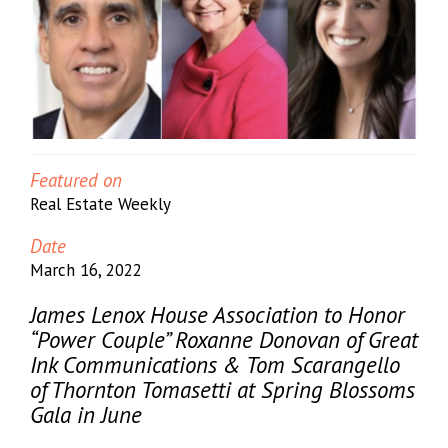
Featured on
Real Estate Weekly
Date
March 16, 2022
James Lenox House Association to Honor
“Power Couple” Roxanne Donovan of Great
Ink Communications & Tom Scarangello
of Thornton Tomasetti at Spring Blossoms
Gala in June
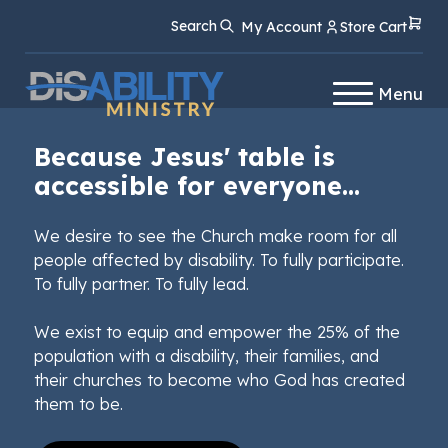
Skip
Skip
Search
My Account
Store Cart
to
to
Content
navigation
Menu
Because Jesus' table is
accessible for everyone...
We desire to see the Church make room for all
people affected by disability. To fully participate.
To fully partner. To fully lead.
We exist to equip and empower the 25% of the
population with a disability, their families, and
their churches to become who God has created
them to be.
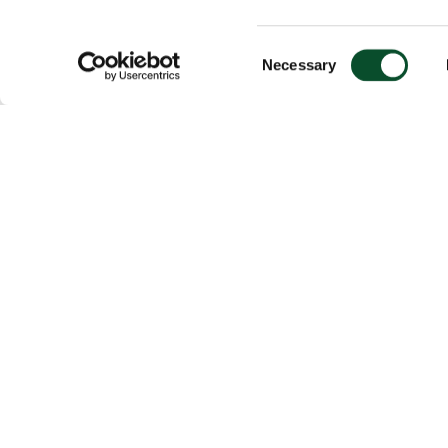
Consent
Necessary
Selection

* * *

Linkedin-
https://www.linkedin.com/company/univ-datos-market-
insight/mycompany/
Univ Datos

▶ **WHAT NEEDS TO BE DONE**:
Lines holding the word "their": say how many there are in the data, and nothing more.

▶ **RESULT OF THE TASK**:
2